Passing through these stages, rashes on the baby's body stay up to two to three weeks. In case the child does not comb them and the pimples disappear themselves, then there are no traces and scars on the body.

To correctly determine if a child has chickenpox, you need to carefully observe what the rash looks like, starting with the second stage of its ripening.

A kid with chickenpox is most concerned about itching.
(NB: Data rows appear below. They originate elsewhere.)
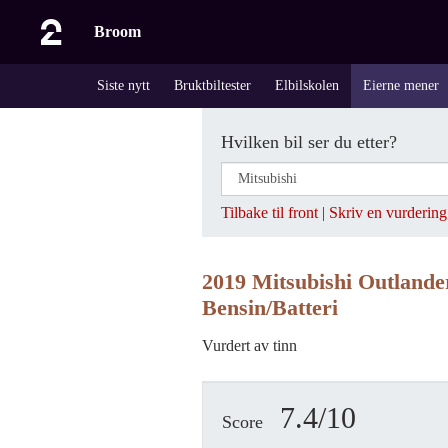
Broom
Siste nytt
Bruktbiltester
Elbilskolen
Eierne mener
Hvilken bil ser du etter?
Tilbake til front
|
Skriv en vurdering
2019 Mitsubishi Outland
Bensin/Batteri
Vurdert av tinn
7.4/10
Score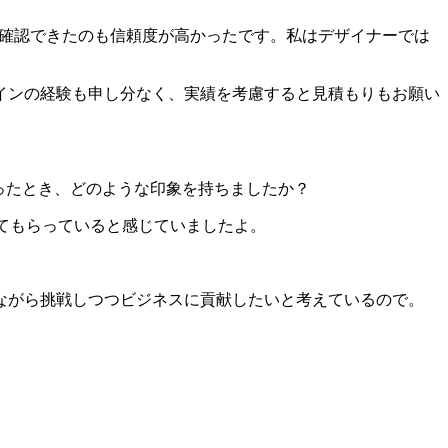
確認できたのも信頼度が高かったです。私はデザイナーでは
インの経験も申し分なく、実績を考慮すると見積もりもお願い
を知ったとき、どのような印象を持ちましたか？
かけてもらっていると感じていました
よ。
ながら挑戦しつつビジネスに貢献したいと考えている
ので。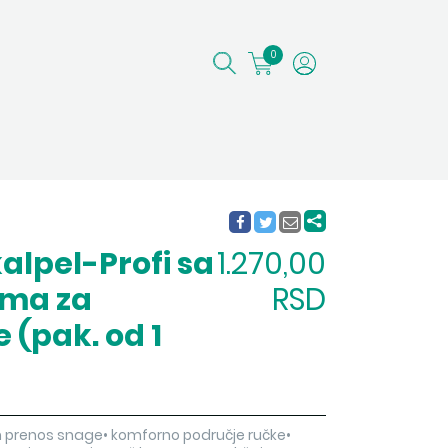
0
alpel-Profi sa
1.270,00
ama za
RSD
 (pak. od 1
 prenos snage• komforno područje ručke•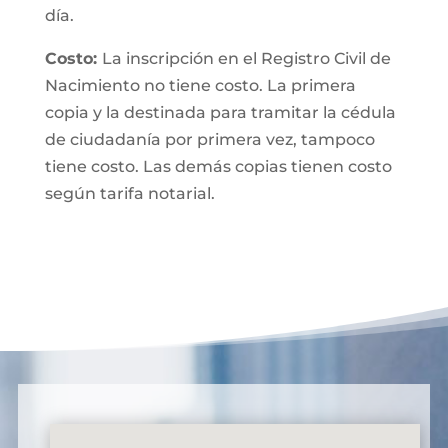
día.
Costo:
La inscripción en el Registro Civil de
Nacimiento no tiene costo. La primera
copia y la destinada para tramitar la cédula
de ciudadanía por primera vez, tampoco
tiene costo. Las demás copias tienen costo
según tarifa notarial.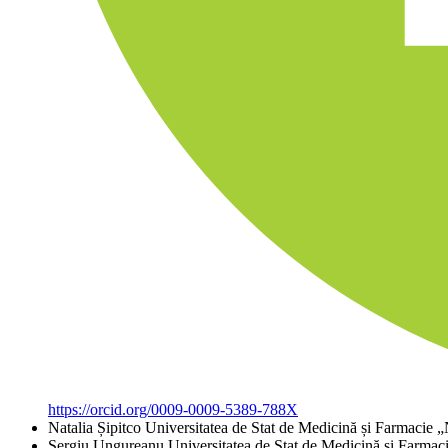
https://orcid.org/0009-0009-5389-788X
Natalia Șipitco
Universitatea de Stat de Medicină și Farmacie 
Sergiu Ungureanu
Universitatea de Stat de Medicină și Farma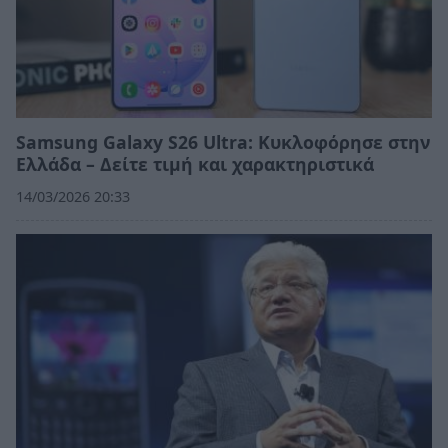
Samsung Galaxy S26 Ultra: Κυκλοφόρησε στην
Ελλάδα – Δείτε τιμή και χαρακτηριστικά
14/03/2026 20:33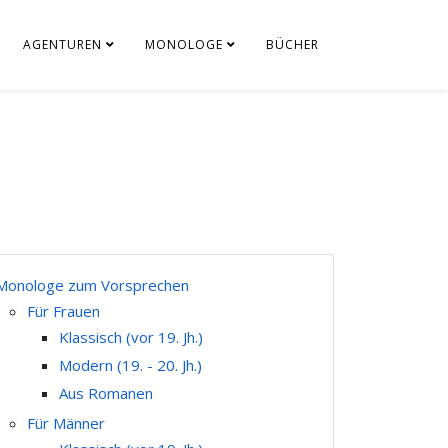
AGENTUREN
MONOLOGE
BÜCHER
Monologe zum Vorsprechen
Für Frauen
Klassisch (vor 19. Jh.)
Modern (19. - 20. Jh.)
Aus Romanen
Für Männer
It provokes this unpleasant sensation of sweat. To reduce it, you need to bathe every day in a cool bath, adding a little soda to the water, and changing clothes regularly. It is also recommended to shorten the nails and wash hands often, and at night wear cotton gloves so that the child does not rip off the rash in a dream.

If the baby, who fell ill with chickenpox, still combed the rash, it can lead to pustular infections - staphylococci, streptococci, pneumococci, and hence - to the appearance of pustules, and later, scars. In case the child does not comb the pimples and they disappear themselves, the dimples and scars (pockmarks) on the body do not remain.

What does a chicken pox look like?

Chickenpox at first resembles an ordinary cold and can be accompanied by fever, headache, weakness, anorexia, sometimes vomiting and diarrhea. Make sure at this stage of the disease that the child has chickenpox, if you take into account not only these symptoms, but also observe what the patient's skin looks like. Eruptions can appear in 1-5 days on any place of the body, except for the head and face. During this period, the temperature rises to 38, sometimes 40 degrees. New wind pimples appear at intervals of 1-2 days and cover the entire body of the child (trunk, scalp, face, genitals, mouth), except soles and palms. Very painful eruptions of smallpox on the oral mucosa. In some cases, pimples continue to appear until 7-9 days, and sometimes up to 14 days of illness. The child ceases to be a peddler of the infection on day 5 after the appearance of the last pimple.

Fortunately, children usually tolerate this disease easily and without complications. Often in patients with chickenpox, well-being does not deteriorate, the child can still be active. Poorly tolerate this disease infants, adults and children with very severe rashes.